What to produce -> Return each line of the entries that holds the string "going".
##### Available data #####
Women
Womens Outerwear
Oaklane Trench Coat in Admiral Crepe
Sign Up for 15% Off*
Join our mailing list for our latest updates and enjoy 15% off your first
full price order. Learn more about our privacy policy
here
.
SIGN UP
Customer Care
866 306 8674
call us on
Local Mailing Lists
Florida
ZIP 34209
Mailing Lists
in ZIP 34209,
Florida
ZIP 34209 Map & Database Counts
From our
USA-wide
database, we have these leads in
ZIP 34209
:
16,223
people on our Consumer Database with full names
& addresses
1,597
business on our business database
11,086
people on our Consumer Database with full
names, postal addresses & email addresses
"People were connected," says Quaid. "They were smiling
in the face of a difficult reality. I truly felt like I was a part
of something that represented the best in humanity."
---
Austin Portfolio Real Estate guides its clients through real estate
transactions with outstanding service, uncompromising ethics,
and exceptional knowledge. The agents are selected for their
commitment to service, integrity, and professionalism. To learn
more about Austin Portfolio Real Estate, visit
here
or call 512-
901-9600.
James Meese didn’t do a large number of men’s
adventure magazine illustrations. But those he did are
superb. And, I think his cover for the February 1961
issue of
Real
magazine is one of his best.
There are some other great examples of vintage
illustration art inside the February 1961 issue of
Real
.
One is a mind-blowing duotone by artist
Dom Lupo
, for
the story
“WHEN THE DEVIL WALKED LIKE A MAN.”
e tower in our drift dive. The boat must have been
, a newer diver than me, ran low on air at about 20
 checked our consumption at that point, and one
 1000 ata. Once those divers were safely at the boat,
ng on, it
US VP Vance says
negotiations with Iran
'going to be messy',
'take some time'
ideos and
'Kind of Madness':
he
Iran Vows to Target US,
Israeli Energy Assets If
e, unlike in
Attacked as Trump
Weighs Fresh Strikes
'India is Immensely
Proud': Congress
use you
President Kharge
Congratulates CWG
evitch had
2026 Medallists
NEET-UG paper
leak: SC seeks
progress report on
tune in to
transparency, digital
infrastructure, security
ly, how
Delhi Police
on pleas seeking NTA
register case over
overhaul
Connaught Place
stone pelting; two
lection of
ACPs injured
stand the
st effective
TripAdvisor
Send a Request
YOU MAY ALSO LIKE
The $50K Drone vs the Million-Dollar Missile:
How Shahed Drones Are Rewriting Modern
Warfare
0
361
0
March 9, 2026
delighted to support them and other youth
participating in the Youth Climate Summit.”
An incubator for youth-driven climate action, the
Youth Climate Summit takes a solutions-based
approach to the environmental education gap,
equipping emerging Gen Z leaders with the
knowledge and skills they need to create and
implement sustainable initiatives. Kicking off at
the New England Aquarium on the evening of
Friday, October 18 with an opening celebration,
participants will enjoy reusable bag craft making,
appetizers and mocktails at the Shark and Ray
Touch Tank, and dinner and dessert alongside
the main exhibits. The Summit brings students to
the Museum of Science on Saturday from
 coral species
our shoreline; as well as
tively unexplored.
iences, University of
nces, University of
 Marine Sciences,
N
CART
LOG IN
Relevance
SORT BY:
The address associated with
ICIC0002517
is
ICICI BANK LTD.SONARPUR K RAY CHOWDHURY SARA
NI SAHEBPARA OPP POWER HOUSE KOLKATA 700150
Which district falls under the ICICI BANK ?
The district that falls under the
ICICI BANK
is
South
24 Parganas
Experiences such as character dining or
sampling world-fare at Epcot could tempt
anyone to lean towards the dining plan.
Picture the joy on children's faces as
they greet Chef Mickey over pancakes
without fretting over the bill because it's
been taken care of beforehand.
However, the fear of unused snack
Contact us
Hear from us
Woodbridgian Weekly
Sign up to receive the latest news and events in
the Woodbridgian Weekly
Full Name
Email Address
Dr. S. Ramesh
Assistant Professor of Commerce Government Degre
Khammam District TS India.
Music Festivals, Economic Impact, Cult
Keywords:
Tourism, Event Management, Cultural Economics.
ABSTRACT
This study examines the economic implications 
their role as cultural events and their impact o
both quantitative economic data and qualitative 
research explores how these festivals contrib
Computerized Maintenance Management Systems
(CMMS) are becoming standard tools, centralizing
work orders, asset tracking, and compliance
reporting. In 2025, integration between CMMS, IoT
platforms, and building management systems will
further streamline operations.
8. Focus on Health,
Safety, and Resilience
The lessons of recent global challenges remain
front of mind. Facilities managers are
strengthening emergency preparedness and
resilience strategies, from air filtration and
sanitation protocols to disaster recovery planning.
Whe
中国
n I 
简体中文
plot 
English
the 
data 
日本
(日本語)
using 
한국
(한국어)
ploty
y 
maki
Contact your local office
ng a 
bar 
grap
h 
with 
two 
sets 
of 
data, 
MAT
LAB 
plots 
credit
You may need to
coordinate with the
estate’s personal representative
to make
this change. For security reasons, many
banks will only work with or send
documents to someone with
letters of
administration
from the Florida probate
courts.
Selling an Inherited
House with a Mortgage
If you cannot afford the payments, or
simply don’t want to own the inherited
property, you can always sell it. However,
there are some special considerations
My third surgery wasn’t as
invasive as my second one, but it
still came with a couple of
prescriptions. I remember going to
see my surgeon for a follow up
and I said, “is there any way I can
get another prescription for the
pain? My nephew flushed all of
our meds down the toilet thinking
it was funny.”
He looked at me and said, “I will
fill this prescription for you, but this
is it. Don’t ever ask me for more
#####
Response to the exercise ->
'going to be messy',
prescriptions. I remember going to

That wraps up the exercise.